Elinor Hanson, prestijli bir dergide yazma şansı yakalar. Genç kadın, baskıcı bir baba ve denizaşırı ülkelerde görev yaptığı sırada tanışıp evlendiği mesafeli bir Koreli anne tarafından büyütülmüştür. Evinden onlarca yıl uzakta kaldıktan sonra memleketine geri döndüğünde onu bambaşka bir manzara karşılar.

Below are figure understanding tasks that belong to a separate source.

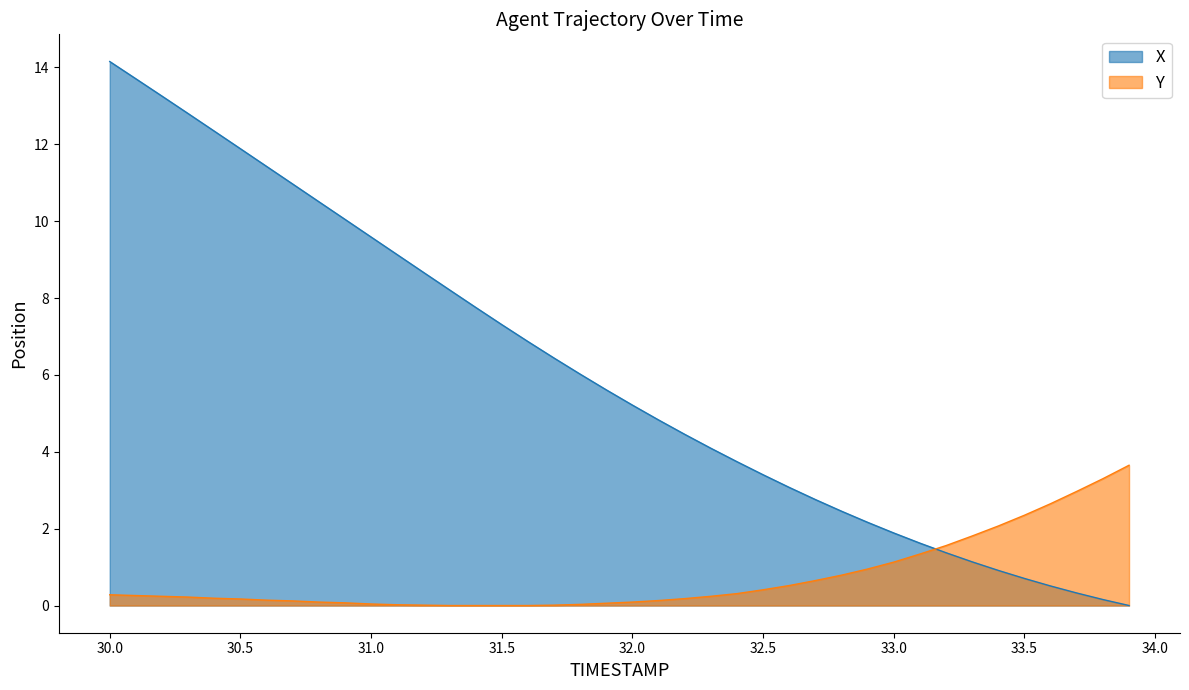

Rank the series by their maximum value, from lowest to highest.

Y, X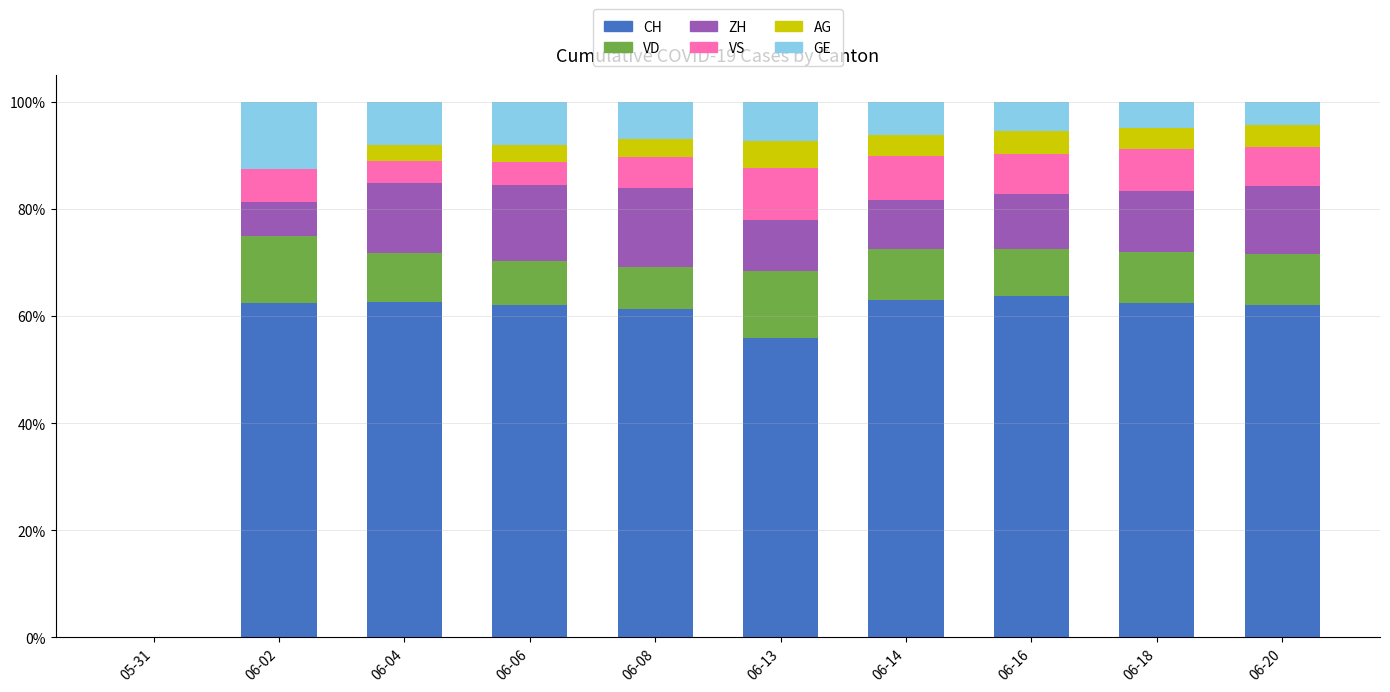

True or false: CH has a value of 62.5 at 06-18.

True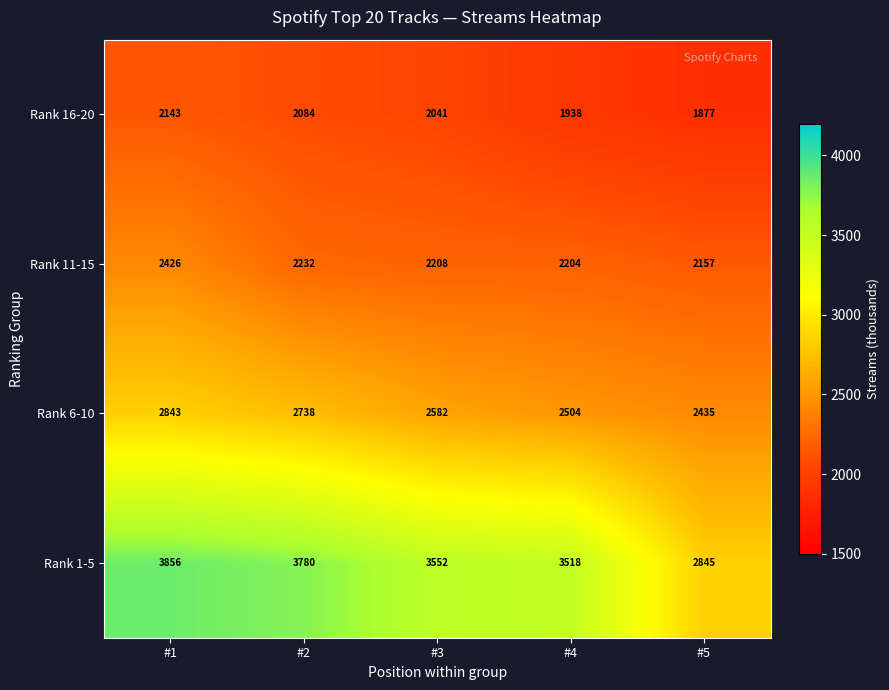

What is the difference between the maximum and second lowest values in the Rank 16-20 series?

205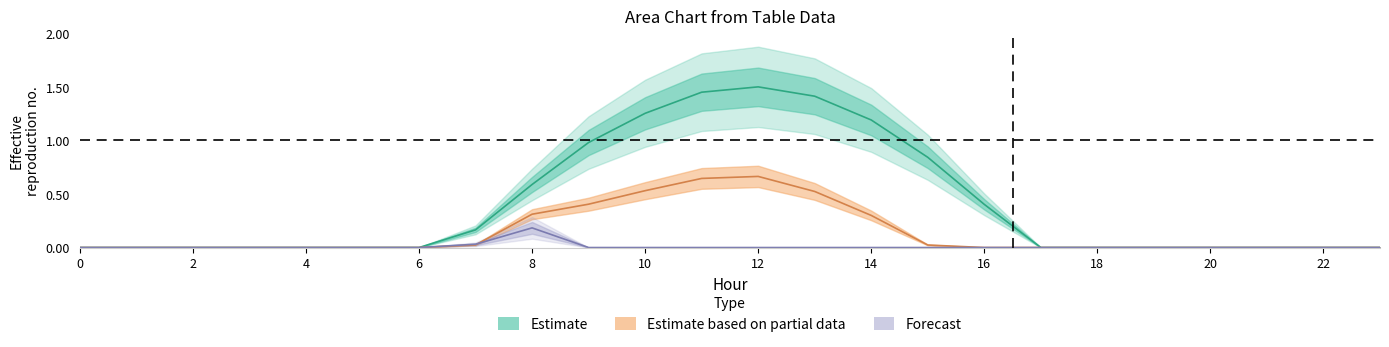

At which category does row_2 reach its first local peak?

8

Elinor’un etrafı, parayı petrolde arayan işçiler ve değişen topluluklarından endişe duyan insanlarla çevrilidir. Hanson büyüdüğü topraklarda derin bir yabancılaşma ve keder duygusu yaşar. Kariyerini değiştirebilecek makale ile geçmişi iç içe geçer. Onu ve dünyaya bakışını sonsuza kadar etkileyecek rahatsız edici yeni gerçekler gün yüzüne çıkmaya başlar.
Hey Güzellik sade ve zarif bir anlatımla okura, etrafı çıkarlarla sarılmış bir topluluğun portresini sunuyor. Bir kadının güzel ama sıkıntılarla dolu bir ülkeye olan sevgisi ile öfkesini uzlaştırma çabasını dile getiriyor.